### Assignment
Rewrite the text of every item below, substituting "Galerie fotografií" for "Fotogalerie" and leaving everything else unchanged. Leave the pictures out of your answer.

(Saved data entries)

..........

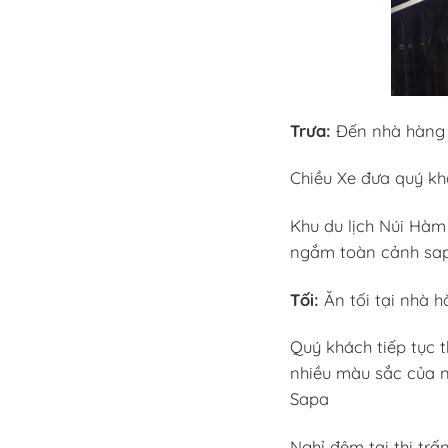
Trưa:
Đến nhà hàng 
Chiều Xe đưa quý kh
Khu du lịch Núi Hàm
ngắm toàn cảnh sapa
Tối:
Ăn tối tại nhà h
Quý khách tiếp tục 
nhiều màu sắc của n
Sapa
Nghỉ đêm tại thị trấ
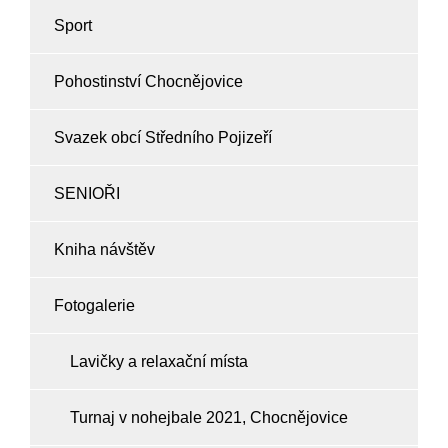
Sport
Pohostinství Chocnějovice
Svazek obcí Středního Pojizeří
SENIOŘI
Kniha návštěv
Fotogalerie
Lavičky a relaxační místa
Turnaj v nohejbale 2021, Chocnějovice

..........

### Answer section
Trưa:
Đến nhà hàng 
Chiều Xe đưa quý kh
Khu du lịch Núi Hàm
ngắm toàn cảnh sapa
Tối:
Ăn tối tại nhà h
Quý khách tiếp tục 
nhiều màu sắc của n
Sapa
Nghỉ đêm tại thị trấ
Sport
Pohostinství Chocnějovice
Svazek obcí Středního Pojizeří
SENIOŘI
Kniha návštěv
Galerie fotografií
Lavičky a relaxační místa
Turnaj v nohejbale 2021, Chocnějovice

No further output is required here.